We can take two approaches, using for loops
let min = 0;
let max = 0;
for (let n of numbersArray) {
if (x < min) min = x;
if (x > max) max = x;
}Calculate Big O for yourself, and then check
Big O
- for loop = N
- two steps inside of for loop = 2
O(2N)
2 is constant, so we can just write O(N)
let min = 0;
let max = 0;
for (let n of numbersArray) {
if (x < min) min = x;
}
for (let n of numbersArray) {
if (x > max) max = x;
}Calculate Big O for yourself, and then check
Big O
- first for loop = N
- one step inside of for loop = 1
- second for loop = N
- one inside of for loop = 1
O(2N)
The rate always increases by the number of elements: N, the 2 is a constant. We don't need constants - therefore for both of these examples Big O is O(N)

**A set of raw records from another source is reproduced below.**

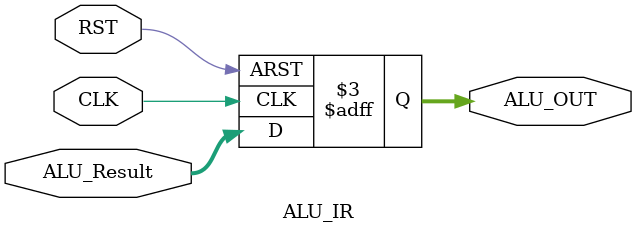
<source format=v>
module ALU_IR(
input   wire    [31:0]     ALU_Result,
input   wire               CLK,
input   wire               RST,
output  reg     [31:0]     ALU_OUT
);

always@(posedge CLK or negedge RST)
begin
if(!RST)
    begin
        ALU_OUT <= 0;
    end
else
    begin
        ALU_OUT <= ALU_Result;
    end


end
endmodule

</source>
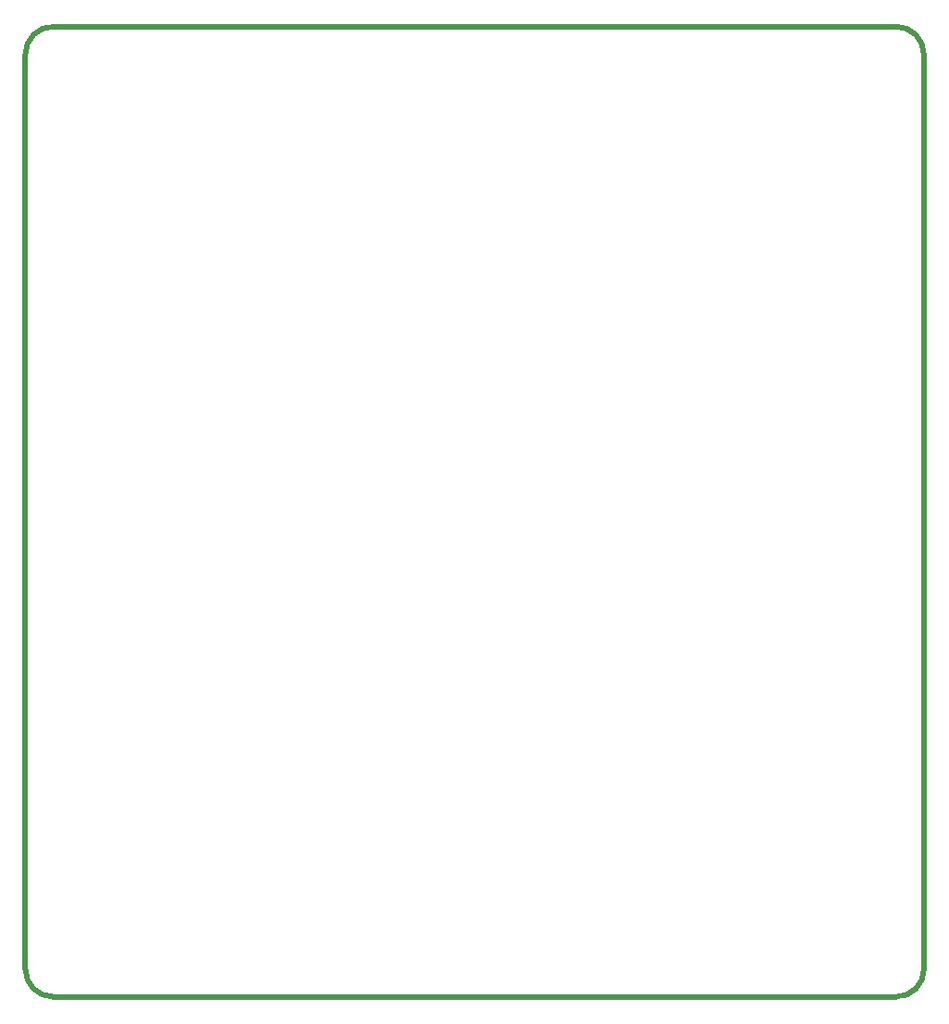
<source format=gbr>
%TF.GenerationSoftware,Altium Limited,Altium Designer,20.0.11 (256)*%
G04 Layer_Color=16711935*
%FSLAX26Y26*%
%MOIN*%
%TF.FileFunction,Keep-out,Top*%
%TF.Part,Single*%
G01*
G75*
%TA.AperFunction,NonConductor*%
%ADD90C,0.010000*%
%ADD158C,0.020000*%
D90*
X3235000Y3390000D02*
G03*
X3135000Y3490000I-100000J0D01*
G01*
X100000D02*
G03*
X0Y3390000I0J-100000D01*
G01*
Y100000D02*
G03*
X100000Y0I100000J-0D01*
G01*
X3135000Y0D02*
G03*
X3235000Y100000I0J100000D01*
G01*
X3235000D02*
Y3390000D01*
X100000Y3490000D02*
X3135000D01*
X0Y100000D02*
Y3390000D01*
X100000Y0D02*
X3135000D01*
D158*
X3235000Y3390000D02*
G03*
X3135000Y3490000I-100000J0D01*
G01*
X100000D02*
G03*
X0Y3390000I0J-100000D01*
G01*
Y100000D02*
G03*
X100000Y0I100000J-0D01*
G01*
X3135000Y0D02*
G03*
X3235000Y100000I0J100000D01*
G01*
X3235000D02*
Y3390000D01*
X100000Y3490000D02*
X3135000D01*
X0Y100000D02*
Y3390000D01*
X100000Y0D02*
X3135000D01*
%TF.MD5,cff9157f2485c4db8d2ecf8e0d4467dd*%
M02*

</source>
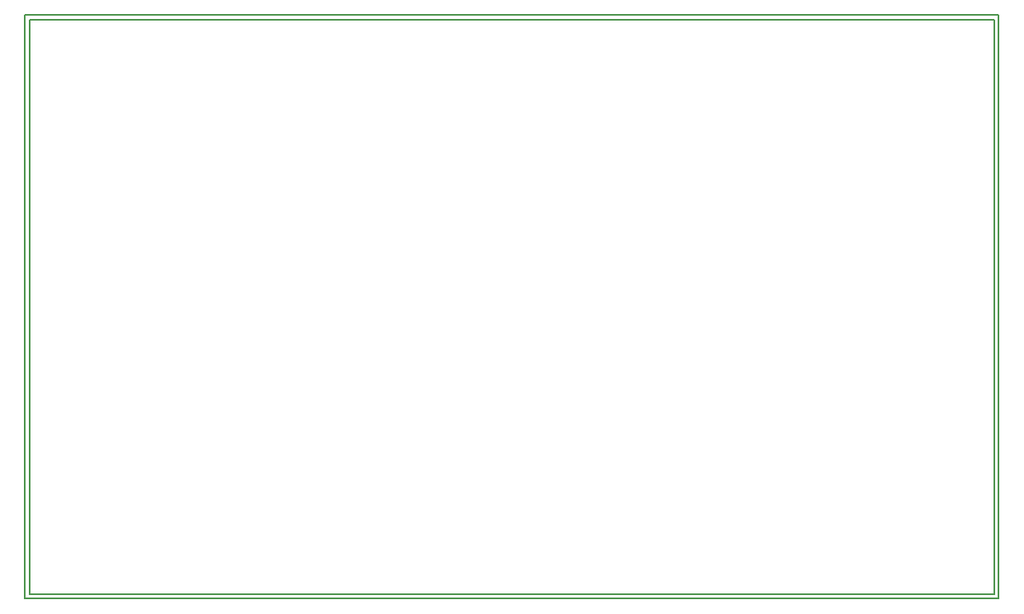
<source format=gko>
G04 Layer_Color=16711935*
%FSLAX44Y44*%
%MOMM*%
G71*
G01*
G75*
%ADD46C,0.1270*%
D46*
X5000Y5000D02*
X995000D01*
Y495000D01*
X5000Y5000D02*
Y495000D01*
Y595000D01*
X995000D01*
Y495000D02*
Y595000D01*
X0Y0D02*
X1000000D01*
Y600000D01*
X0D02*
X1000000D01*
X0Y0D02*
Y600000D01*
M02*

</source>
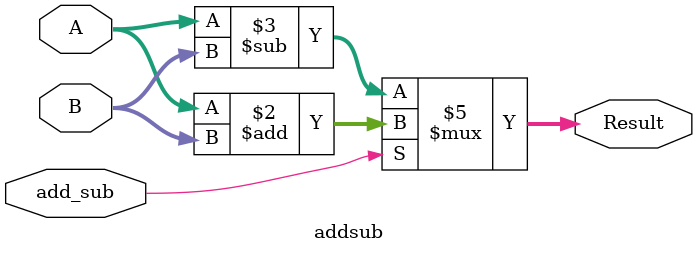
<source format=sv>
module addsub(A,B,add_sub,Result);

    input logic [15:0]A,B;
    input logic add_sub;
    output logic [15:0]Result;

    always_comb

    if (add_sub) Result=A+B;
    else Result=A-B;

endmodule

</source>
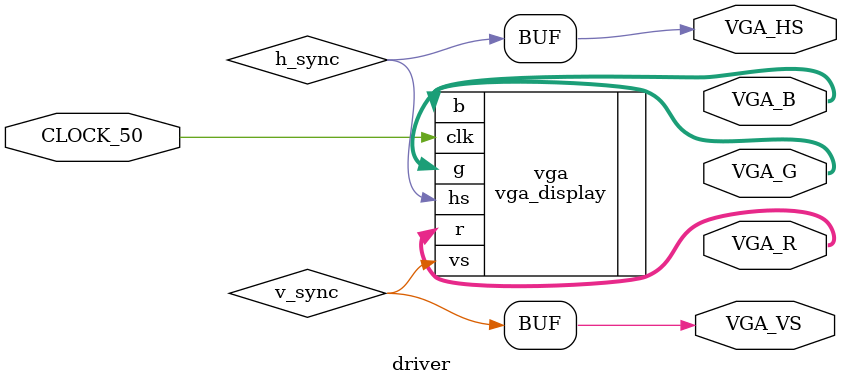
<source format=v>
module driver(CLOCK_50, VGA_R, VGA_G, VGA_B, VGA_HS, VGA_VS) ;
input CLOCK_50 ;

parameter SCREEN_WIDTH  = 800 ;
parameter SCREEN_HEIGHT = 600 ;

/*
// modelsim
reg CLOCK_50 = 0 ;
always #20 CLOCK_50 = ~CLOCK_50 ;
*/

// clock divider
reg clk_25 = 0 ;
always @(posedge CLOCK_50) clk_25 = ~clk_25 ;


output [3 : 0] VGA_R, VGA_G, VGA_B ;
output VGA_HS, VGA_VS ;

//wire [4 * SCREEN_WIDTH * 3 - 1 : 0] scan_line ;
//reg [31:0] boxX = 250, boxY = 200 ;
wire h_sync, v_sync ;

assign VGA_HS = h_sync ;
assign VGA_VS = v_sync ;

vga_display vga(
	.clk(CLOCK_50),
//	.line(scan_line),
	.r(VGA_R),
	.g(VGA_G),
	.b(VGA_B),
	.hs(h_sync),
	.vs(v_sync)
	) ;
/*
geometry_line_scanner geom(
	.clk(h_sync),
	.line(scan_line),
	.x(boxX),
	.y(boxY)
	) ;
*/
//reg [31 : 0] vCounts = 0 ;
/*
always @(posedge v_sync) begin 
//	vCounts = vCounts + 1 ;
	
//	if (vCounts == 60) begin
		boxX = boxX + 1 ;
		
		if (boxX == SCREEN_WIDTH)
			boxX = 0 ;
		
//		vCounts = 0 ;
//	end
end
*/
endmodule

</source>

Consider an algorithm that has a complexity of
- O(N^2 + N)
| input | runtime |
|---|---|
| 1 | 2 + 1 = 3 |
| 10 | 100 + 20 = 110 |
| 100 | 10000 + 100 = 10100 |
| 1000 | 1000000+ 1000 = 1001000 |
As N grows, the impact of N decreases, while N^2 dominates the runtime in a worst case scenario. Therefore we would change this Big O to be O(N^2)
Consider the two following examples:
Here are two loops - we added the steps previously for O(2N), then dropped the constant for O(N)
let min = 0;
let max = 0;
for (let n of numbersArray) {
if (x < min) min = x;
}
for (let n of numbersArray) {
if (x > max) max = x;
}Here is a nested with two steps:
const someNestedArray = []
let sum = 0
for (let row of someNestedArray) {
for (let item of row) {
console.log(item, row)
sum += item
}
}
}We will multiply when the loops are nested
- N first loop
- M for second loop
- For every time the outside loop runs, the inside loop runs again
- IMPORTANT in this example it is ambiguous if N and M are the same, therefore it is NOT
N^2it isN*M - You do not have to use
NorM, you can usePfor prime numbers,Wfor letters, or any more descriptive variable name
O(N*M)
Gayle Laakman McDowell Big O Crash Course for Uber
A possible solution for the game/automatic guesser that follows a binary search
const game = () => {
let start = 1;
let limit = 1000;
let midpoint = 0;
let number = Math.ceil(Math.random() * limit);
let values = {
start,
limit,
midpoint,
};
// let guess = prompt(`Guess a number between 1 and 1000`);
let counter = 1;
while (values.midpoint !== number && counter <= 10) {
if (values.midpoint > number) {
values = myAutomaticGuesser(values, true);
} else if (values.midpoint < number) {
values = myAutomaticGuesser(values, false);
}
counter++;
}
if (counter <= 11) {
console.log(
`That's right! The number was ${number} and the number of guesses was ${
counter - 1
}`
);
} else {
console.log(
`Sorry, out of guesses! The number was ${number}
`
);
}
};
const myAutomaticGuesser = ({ start, midpoint, limit }, tooHigh) => {
if (tooHigh) {
if (midpoint === 2) midpoint = 1;
limit = midpoint;
midpoint = limit - Math.floor((limit - start) / 2);
} else {
start = midpoint;
midpoint = limit - Math.floor((limit - start) / 2);
}
return { midpoint, start, limit };
};
game();- What is the Big O for this game?
- With the possible values between 1 - 1000, how often will the automatic guesser run out of guesses and lose?